*** The records Section Begins ***

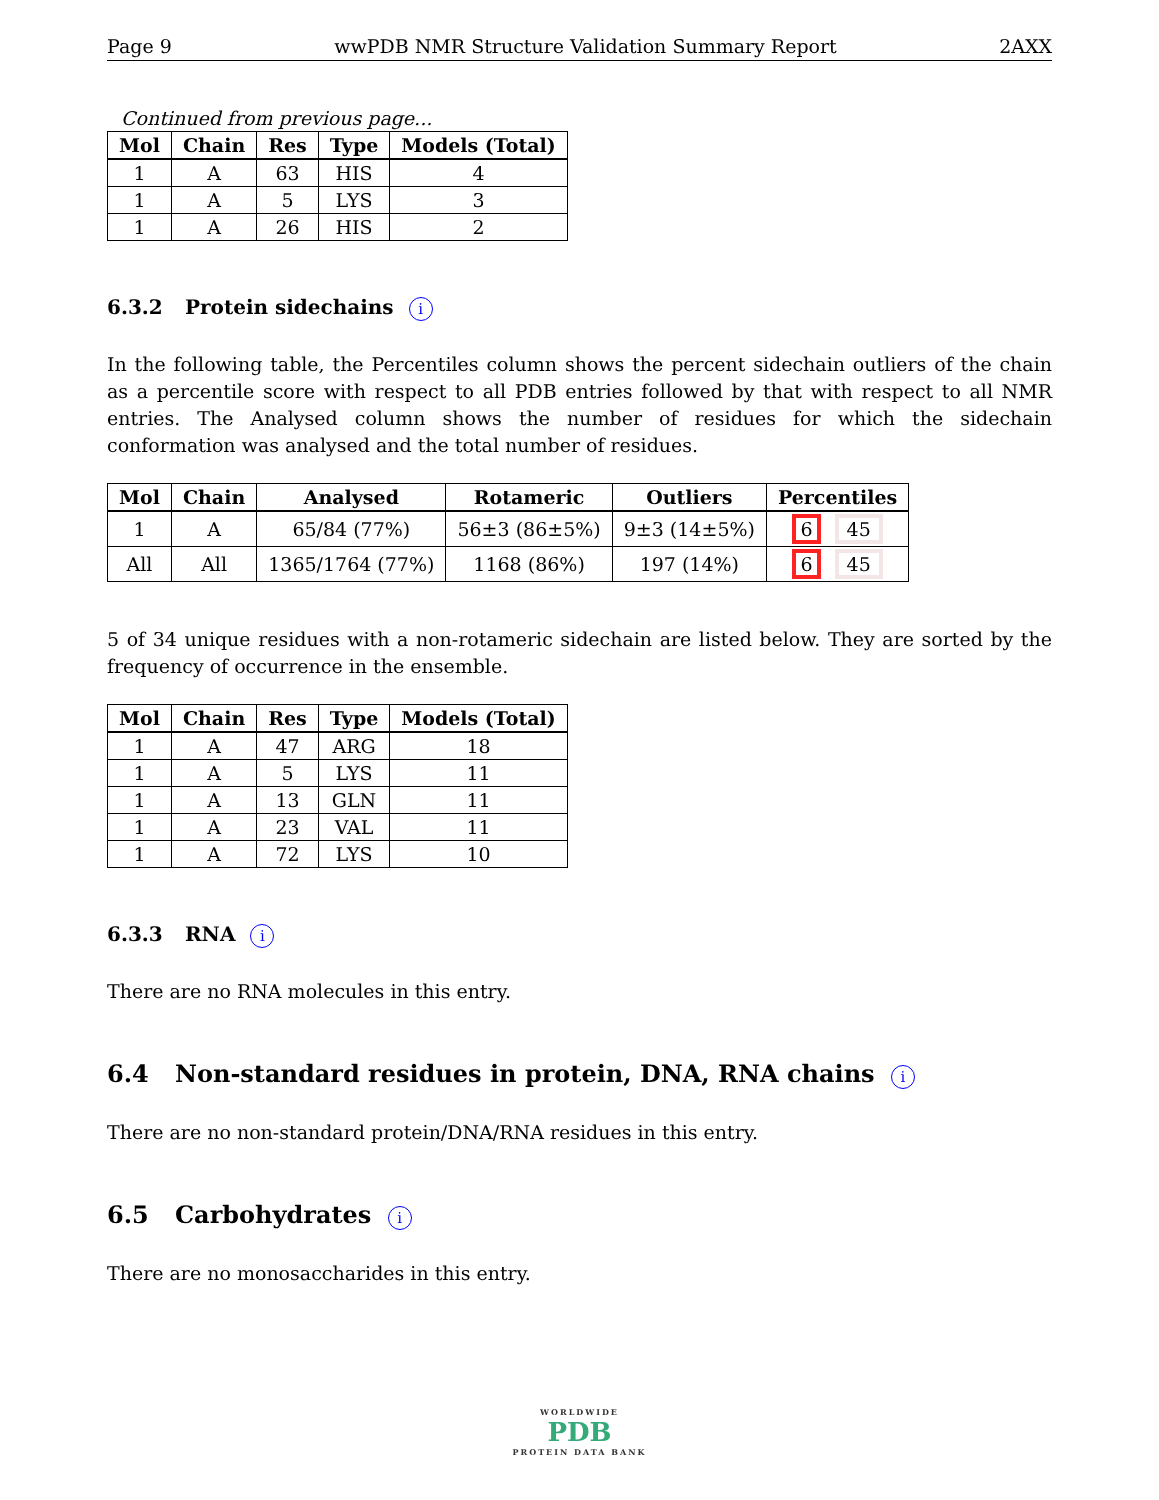Page 9 wwPDB NMR Structure Validation Summary Report 2AXX
Continued from previous page...
| Mol | Chain | Res | Type | Models (Total) |
| --- | --- | --- | --- | --- |
| 1 | A | 63 | HIS | 4 |
| 1 | A | 5 | LYS | 3 |
| 1 | A | 26 | HIS | 2 |
6.3.2 Protein sidechains i
In the following table, the Percentiles column shows the percent sidechain outliers of the chain as a percentile score with respect to all PDB entries followed by that with respect to all NMR entries. The Analysed column shows the number of residues for which the sidechain conformation was analysed and the total number of residues.
| Mol | Chain | Analysed | Rotameric | Outliers | Percentiles |
| --- | --- | --- | --- | --- | --- |
| 1 | A | 65/84 (77%) | 56±3 (86±5%) | 9±3 (14±5%) | 6 45 |
| All | All | 1365/1764 (77%) | 1168 (86%) | 197 (14%) | 6 45 |
5 of 34 unique residues with a non-rotameric sidechain are listed below. They are sorted by the frequency of occurrence in the ensemble.
| Mol | Chain | Res | Type | Models (Total) |
| --- | --- | --- | --- | --- |
| 1 | A | 47 | ARG | 18 |
| 1 | A | 5 | LYS | 11 |
| 1 | A | 13 | GLN | 11 |
| 1 | A | 23 | VAL | 11 |
| 1 | A | 72 | LYS | 10 |
6.3.3 RNA i
There are no RNA molecules in this entry.
6.4 Non-standard residues in protein, DNA, RNA chains i
There are no non-standard protein/DNA/RNA residues in this entry.
6.5 Carbohydrates i
There are no monosaccharides in this entry.
WORLDWIDE
PDB
PROTEIN DATA BANK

*** The records Section Ends ***

=== What needs to be done ===
Give back the listing unchanged. Strip out the pictures.

=== Answer section ===
Page 9 wwPDB NMR Structure Validation Summary Report 2AXX
Continued from previous page...
| Mol | Chain | Res | Type | Models (Total) |
| --- | --- | --- | --- | --- |
| 1 | A | 63 | HIS | 4 |
| 1 | A | 5 | LYS | 3 |
| 1 | A | 26 | HIS | 2 |
6.3.2 Protein sidechains i
In the following table, the Percentiles column shows the percent sidechain outliers of the chain as a percentile score with respect to all PDB entries followed by that with respect to all NMR entries. The Analysed column shows the number of residues for which the sidechain conformation was analysed and the total number of residues.
| Mol | Chain | Analysed | Rotameric | Outliers | Percentiles |
| --- | --- | --- | --- | --- | --- |
| 1 | A | 65/84 (77%) | 56±3 (86±5%) | 9±3 (14±5%) | 6 45 |
| All | All | 1365/1764 (77%) | 1168 (86%) | 197 (14%) | 6 45 |
5 of 34 unique residues with a non-rotameric sidechain are listed below. They are sorted by the frequency of occurrence in the ensemble.
| Mol | Chain | Res | Type | Models (Total) |
| --- | --- | --- | --- | --- |
| 1 | A | 47 | ARG | 18 |
| 1 | A | 5 | LYS | 11 |
| 1 | A | 13 | GLN | 11 |
| 1 | A | 23 | VAL | 11 |
| 1 | A | 72 | LYS | 10 |
6.3.3 RNA i
There are no RNA molecules in this entry.
6.4 Non-standard residues in protein, DNA, RNA chains i
There are no non-standard protein/DNA/RNA residues in this entry.
6.5 Carbohydrates i
There are no monosaccharides in this entry.
WORLDWIDE
PDB
PROTEIN DATA BANK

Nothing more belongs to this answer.